Tinnitus (pronounced “TIN-uh-tis” or “ti-NITE-us”) is the perception of sound within the ear in the absence of a corresponding external sound. Tinnitus affects 1 in 5 people and symptoms vary greatly among individuals in relation to loudness, pitch, quality (“buzz” vs “ring”), and how often it occurs (intermittent or constant). Although many people gradually adjust to their tinnitus, the effects of tinnitus can be quite debilitating for others, leading to poor sleep, anxiety, and feelings of distress.

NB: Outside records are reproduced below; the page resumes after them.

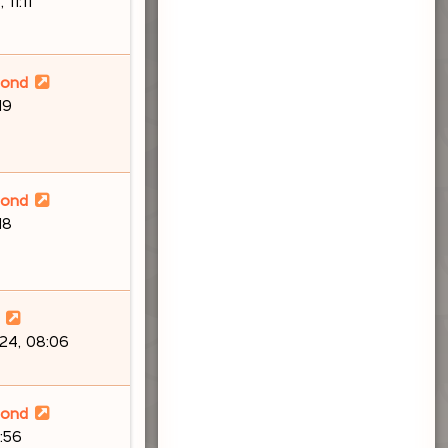
11:11
lond
19
lond
18
24, 08:06
lond
:56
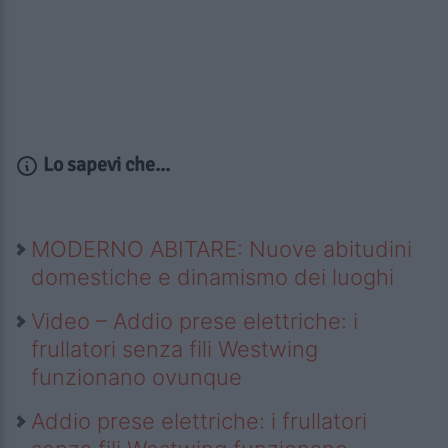
Lo sapevi che...
MODERNO ABITARE: Nuove abitudini
domestiche e dinamismo dei luoghi
Video – Addio prese elettriche: i
frullatori senza fili Westwing
funzionano ovunque
Addio prese elettriche: i frullatori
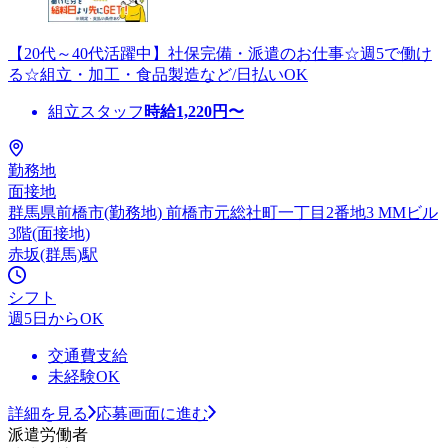
【20代～40代活躍中】社保完備・派遣のお仕事☆週5で働け
る☆組立・加工・食品製造など/日払いOK
組立スタッフ
時給
1,220
円〜
勤務地
面接地
群馬県前橋市(勤務地) 前橋市元総社町一丁目2番地3 MMビル
3階(面接地)
赤坂(群馬)駅
シフト
週5日からOK
交通費支給
未経験OK
詳細を見る
応募画面に進む
派遣労働者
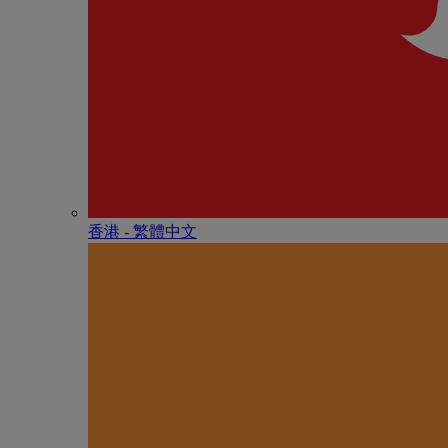
香港 - 繁體中文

Tinnitus is much more likely to accompany hearing loss and can be an early sign of noise-induced hearing damage. While it is not always possible to identify the cause, this internal sound often can be found as the result of medications or impacted earwax. Additionally, some forms of tinnitus can be a sign of another (more serious) underlying problem, such as vascular disorder or a tumor in rare cases. A sudden onset or change in tinnitus and/or unilateral (only in one ear) symptoms especially should not go unchecked.
A tinnitus evaluation is used to document characteristics about your hearing loss, both quantitatively (matching to loudness and pitch of tones in a sound booth) and qualitatively (how it personally affects you). This information will assist Dr. Keifer in determining the best course of management for your individual case, which may include monitoring, counseling, treatment, and/or further evaluation.